The Obama administration is trying to sell Congress on a four-month extension of nuclear talks with Iran, but it looks like Republicans aren't buying.
U.S. Under Secretary of State Wendy Sherman sits after arriving for a trilateral meeting with UN-Arab League envoy for Syria Lakhdar Brahimi and Russia's Deputy Minister of Foreign Affairs Gennady Gatilov during the second round of negotiations between the Syrian government and the opposition at the European headquarters of the United Nations, in Geneva, Switzerland, February 13, 2014. REUTERS/KEYSTONE/Valentin Flauraud/Pool (SWITZERLAND - Tags: POLITICS) - RTX18R7Q

President Obama is dispatching his top Iran negotiator and sanctions expert to Congress next week to try to sell a four-month extension of nuclear talks.

Undersecretary of State Wendy Sherman and David Cohen, Treasury’s undersecretary for Terrorism and Financial Intelligence, are slated to testify in open hearings before the Senate and House foreign affairs panels on Tuesday. They can expect a harsh reception.

“I don’t see an extension of funding to Iran as progress,” House Foreign Affairs Chairman Ed Royce, R-Calif., said in a statement announcing the hearing. “Everything about Iran’s nuclear program signals ‘nuclear bomb,’ yesterday, today and, I worry, tomorrow.”

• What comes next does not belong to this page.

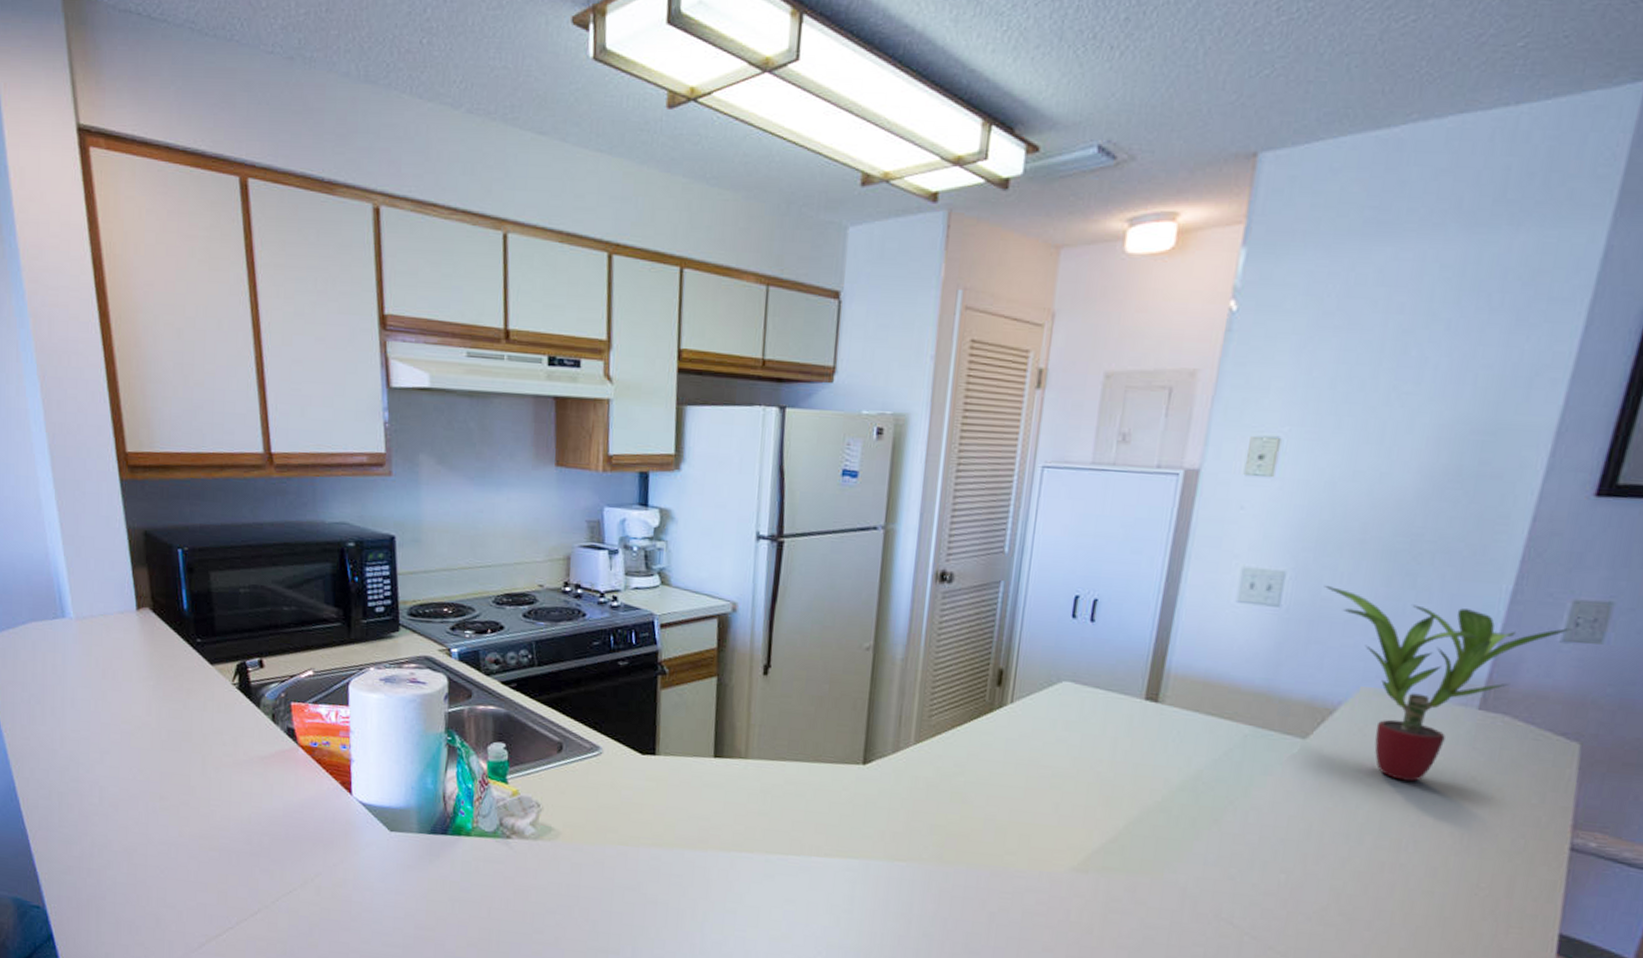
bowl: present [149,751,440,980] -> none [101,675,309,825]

Already, Senate Republicans have reacted to the extension by introducing a flurry of bills.

Sen. Bob Corker, R-Tenn., ranking member on the Senate Foreign Relations panel, this week introduced legislation with several other members of the committee that would require Congress to formally approve any final deal with Iran.

Sen. Mark Kirk, R-Ill., followed suit on Thursday with legislation that would prohibit the administration from further relaxing sanctions unless Secretary of State John Kerry certified that none of the $2.8 billion to be incrementally released under the deal would fund terrorism, nuclear weapons development or human rights violations. Six Republicans have already signed on to the bill.

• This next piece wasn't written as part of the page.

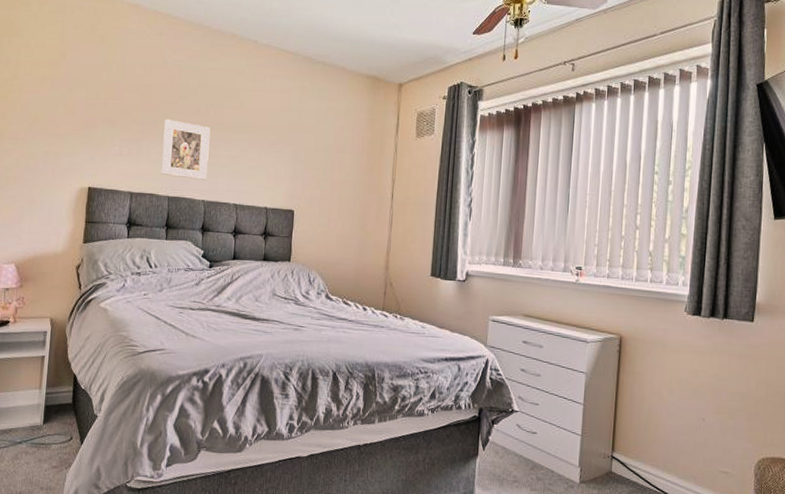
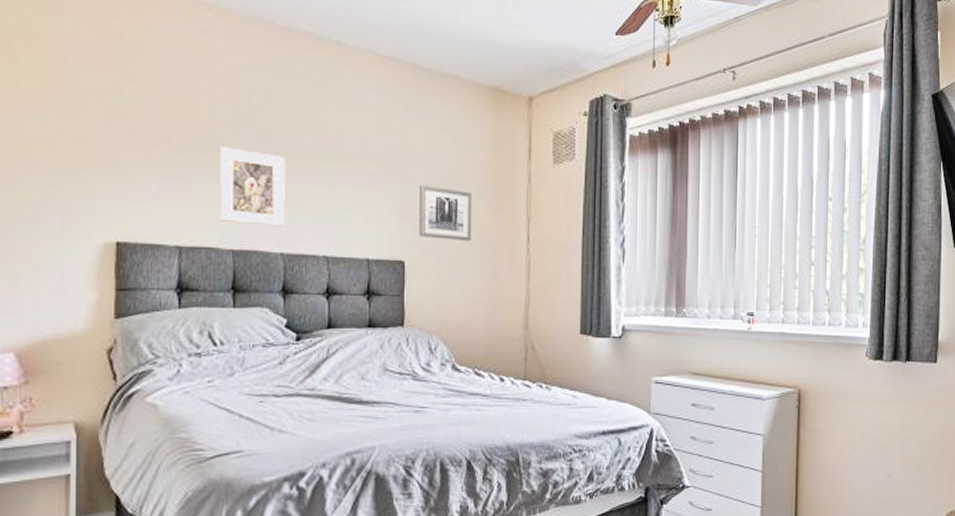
wall art: none [306,151,350,197] -> present [419,185,472,242]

Finally, Sen. Ted Cruz, R-Texas, dropped legislation on Friday that requires the “immediate re-implementation of sanctions, additional enforcement mechanisms, and an end to the failed negotiations.” The Sanction Iran, Safeguard America Act would notably expand sanctions related to the petrochemical and automotive sector and prohibit funding for negotiations with Iran without congressional approval.

Democrats have also raised concerns with the extension, but haven’t signed on to any of the new bills.

“If they’re not close, I’m not for extending for extension’s sake,” Senate Foreign Relations Chairman Robert Menendez, D-N.J., told The Hill last week. “From all reports, they’re certainly not close to the standards that I think a majority of the Congress wants.”

In other news, the International Religious Freedom Caucus on Monday will sponsor a briefing on human rights in Iran. Panelists will “share information and updates on the human rights situation in Iran and offer suggestions for steps that members of Congress can take to help promote religious freedom in Iran,” according to the group’s Facebook page.

And the House Armed Services Committee holds a hearing Tuesday on the “Security Situation in Iraq and Syria: US Policy Options and Implications for the Region.” Stephen Biddle of George Washington University and Max Boot with the Council on Foreign Relations are slated to testify.